Portail Saint Lubin, VernonnetJ’étais si heureuse d’avoir lu l’explication de Pastoureau que je me suis mise en quête d’une illustration pour givernews, mais où trouver un tétramorphe ? Je n’en connais pas dans les églises qui me sont familières. L’internet me renvoyait vers des cathédrales lointaines. Et puis je ne sais comment s’est réveillé dans ma mémoire un souvenir couvert par des couches de poussière, celui d’une visite de mon quartier avec un historien local il y a des années. Bingo ! Le monument religieux le plus proche de mon domicile, c’est ce portail renaissant installé au presbytère de Vernonnet, à côté duquel on peut passer cent fois sans y prêter attention. Il est orné des quatre évangélistes accompagnés de leurs attributs. Ce n’est pas à proprement parler un tétramorphe classique avec les animaux entourant le Christ siégeant en majesté dans une mandorle, mais l’idée est là.

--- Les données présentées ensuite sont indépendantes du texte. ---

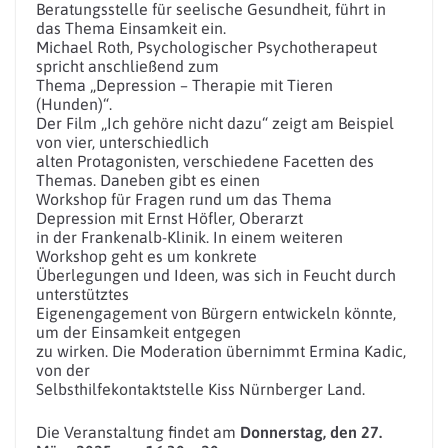
Beratungsstelle für seelische Gesundheit, führt in
das Thema Einsamkeit ein.
Michael Roth, Psychologischer Psychotherapeut
spricht anschließend zum
Thema „Depression – Therapie mit Tieren
(Hunden)“.
Der Film „Ich gehöre nicht dazu“ zeigt am Beispiel
von vier, unterschiedlich
alten Protagonisten, verschiedene Facetten des
Themas. Daneben gibt es einen
Workshop für Fragen rund um das Thema
Depression mit Ernst Höfler, Oberarzt
in der Frankenalb-Klinik. In einem weiteren
Workshop geht es um konkrete
Überlegungen und Ideen, was sich in Feucht durch
unterstütztes
Eigenengagement von Bürgern entwickeln könnte,
um der Einsamkeit entgegen
zu wirken. Die Moderation übernimmt Ermina Kadic,
von der
Selbsthilfekontaktstelle Kiss Nürnberger Land.
Die Veranstaltung findet am
Donnerstag, den 27.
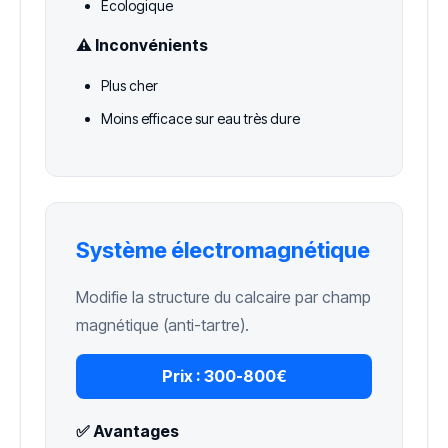
Écologique
⚠️ Inconvénients
Plus cher
Moins efficace sur eau très dure
Système électromagnétique
Modifie la structure du calcaire par champ
magnétique (anti-tartre).
Prix :
300-800€
✅ Avantages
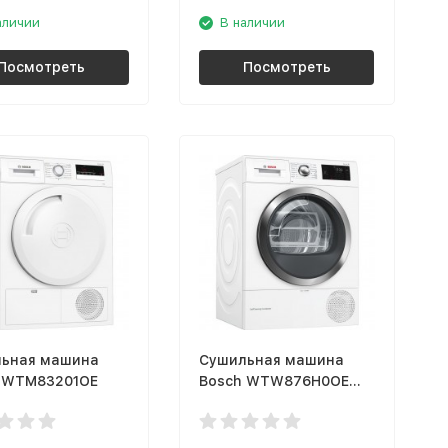
аличии
В наличии
Посмотреть
Посмотреть
ьная машина
Сушильная машина
 WTM83201OE
Bosch WTW876H0OE
Home Connect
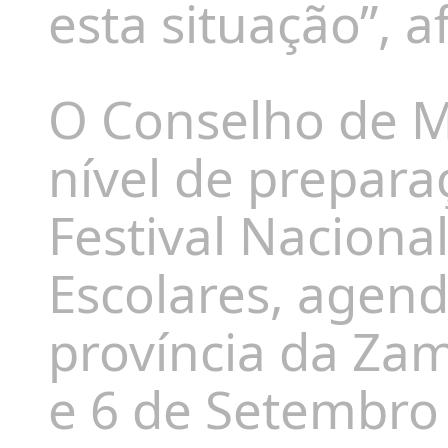
esta situação”, a
O Conselho de Mi
nível de prepara
Festival Naciona
Escolares, agen
província da Za
e 6 de Setembro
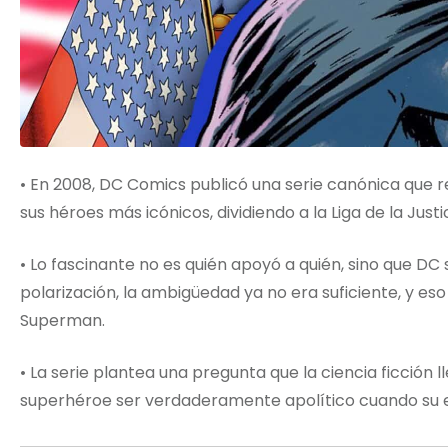
• En 2008, DC Comics publicó una serie canónica que rev
sus héroes más icónicos, dividiendo a la Liga de la Jus
• Lo fascinante no es quién apoyó a quién, sino que DC 
polarización, la ambigüedad ya no era suficiente, y e
Superman.
• La serie plantea una pregunta que la ciencia ficción
superhéroe ser verdaderamente apolítico cuando su e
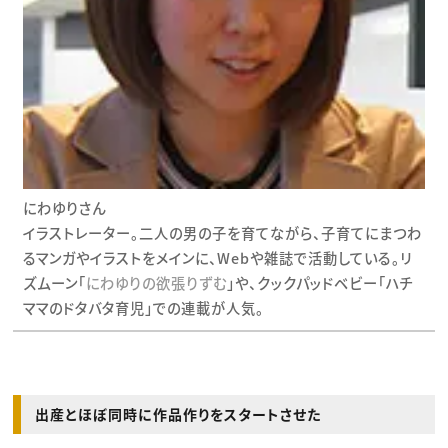
にわゆりさん
イラストレーター。二人の男の子を育てながら、子育てにまつわ
るマンガやイラストをメインに、Webや雑誌で活動している。リ
ズムーン「
にわゆりの欲張りずむ
」や、クックパッドベビー「ハチ
ママのドタバタ育児」での連載が人気。
出産とほぼ同時に作品作りをスタートさせた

De haut en bas : Saint-Luc et son taureau ou boeuf,
Saint-Jean aux longs cheveux et son aigle,
Saint-Matthieu et son ange (un putti ? C’est la Renaissance…),
Saint-Marc et son lion.
En bas, vue d’ensemble du fronton du portail Saint-Lubin, près de l’église Saint-Nicolas dans le quartier de Vernonnet à Vernon. Ce portail est tout ce qui subsiste de l’église ancienne démolie au 19e siècle et reconstruite à quelques centaines de mètres de celle d’origine.